๐ค AI Summary
In Domain Generalized Semantic Segmentation (DGSS), synthetic data generated by diffusion models often exhibit structural and semantic artifacts, degrading segmentation performance and causing error accumulation. To address this, we propose a Reverse Evolution Enhancement (REE) framework: (1) we embed a Laplacian-prior-guided reverse evolution layer directly into the segmentation decoder to actively suppress generation artifacts and block their propagation; and (2) we introduce a multi-scale frequency fusion module to enhance cross-scale semantic consistency. Crucially, our method requires no target-domain data, yet significantly improves generalization to unseen domains. Evaluated on multiple DGSS benchmarks, REE achieves state-of-the-art performance with markedly reduced noise sensitivity and superior robustness, demonstrating the effectiveness of reverse evolution in joint generative-segmentation optimization.
๐ Abstract
Domain Generalized Semantic Segmentation (DGSS) focuses on training a model using labeled data from a source domain, with the goal of achieving robust generalization to unseen target domains during inference. A common approach to improve generalization is to augment the source domain with synthetic data generated by diffusion models (DMs).
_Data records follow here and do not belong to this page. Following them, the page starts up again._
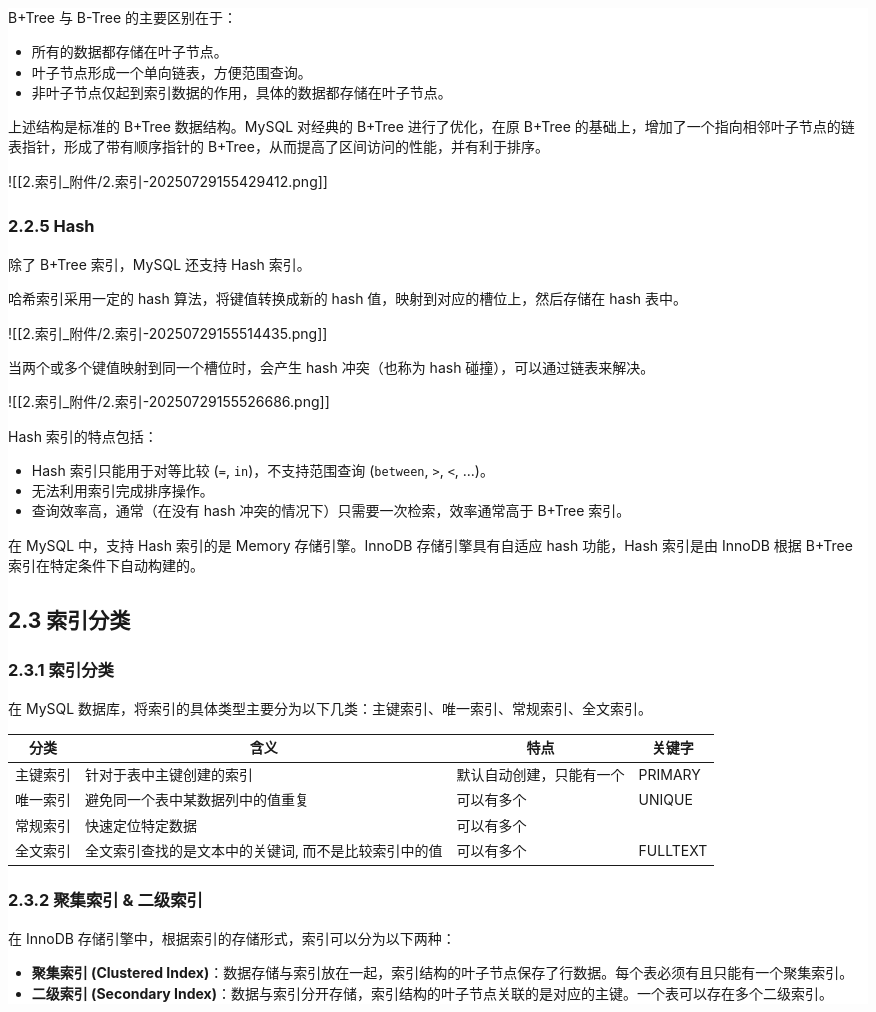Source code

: B+Tree 与 B-Tree 的主要区别在于：

* 所有的数据都存储在叶子节点。
* 叶子节点形成一个单向链表，方便范围查询。
* 非叶子节点仅起到索引数据的作用，具体的数据都存储在叶子节点。

上述结构是标准的 B+Tree 数据结构。MySQL 对经典的 B+Tree 进行了优化，在原 B+Tree 的基础上，增加了一个指向相邻叶子节点的链表指针，形成了带有顺序指针的 B+Tree，从而提高了区间访问的性能，并有利于排序。

![[2.索引_附件/2.索引-20250729155429412.png]]

### 2.2.5 Hash

除了 B+Tree 索引，MySQL 还支持 Hash 索引。

哈希索引采用一定的 hash 算法，将键值转换成新的 hash 值，映射到对应的槽位上，然后存储在 hash 表中。

![[2.索引_附件/2.索引-20250729155514435.png]]

当两个或多个键值映射到同一个槽位时，会产生 hash 冲突（也称为 hash 碰撞），可以通过链表来解决。

![[2.索引_附件/2.索引-20250729155526686.png]]

Hash 索引的特点包括：

* Hash 索引只能用于对等比较 (`=`, `in`)，不支持范围查询 (`between`, `>`, `<`, ...)。
* 无法利用索引完成排序操作。
* 查询效率高，通常（在没有 hash 冲突的情况下）只需要一次检索，效率通常高于 B+Tree 索引。

在 MySQL 中，支持 Hash 索引的是 Memory 存储引擎。InnoDB 存储引擎具有自适应 hash 功能，Hash 索引是由 InnoDB 根据 B+Tree 索引在特定条件下自动构建的。

## 2.3 索引分类

### 2.3.1 索引分类

在 MySQL 数据库，将索引的具体类型主要分为以下几类：主键索引、唯一索引、常规索引、全文索引。

| 分类   | 含义                          | 特点           | 关键字      |
| ---- | --------------------------- | ------------ | -------- |
| 主键索引 | 针对于表中主键创建的索引                | 默认自动创建，只能有一个 | PRIMARY  |
| 唯一索引 | 避免同一个表中某数据列中的值重复            | 可以有多个        | UNIQUE   |
| 常规索引 | 快速定位特定数据                    | 可以有多个        |          |
| 全文索引 | 全文索引查找的是文本中的关键词, 而不是比较索引中的值 | 可以有多个        | FULLTEXT |

### 2.3.2 聚集索引 & 二级索引

在 InnoDB 存储引擎中，根据索引的存储形式，索引可以分为以下两种：

*   **聚集索引 (Clustered Index)**：数据存储与索引放在一起，索引结构的叶子节点保存了行数据。每个表必须有且只能有一个聚集索引。
*   **二级索引 (Secondary Index)**：数据与索引分开存储，索引结构的叶子节点关联的是对应的主键。一个表可以存在多个二级索引。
However, the generated images often contain structural or semantic defects due to training imperfections. Training segmentation models with such flawed data can lead to performance degradation and error accumulation. To address this issue, we propose to integrate inverse evolution layers (IELs) into the generative process. IELs are designed to highlight spatial discontinuities and semantic inconsistencies using Laplacian-based priors, enabling more effective filtering of undesirable generative patterns. Based on this mechanism, we introduce IELDM, an enhanced diffusion-based data augmentation framework that can produce higher-quality images. Furthermore, we observe that the defect-suppression capability of IELs can also benefit the segmentation network by suppressing artifact propagation. Based on this insight, we embed IELs into the decoder of the DGSS model and propose IELFormer to strengthen generalization capability in cross-domain scenarios. To further strengthen the model's semantic consistency across scales, IELFormer incorporates a multi-scale frequency fusion (MFF) module, which performs frequency-domain analysis to achieve structured integration of multi-resolution features, thereby improving cross-scale coherence. Extensive experiments on benchmark datasets demonstrate that our approach achieves superior generalization performance compared to existing methods.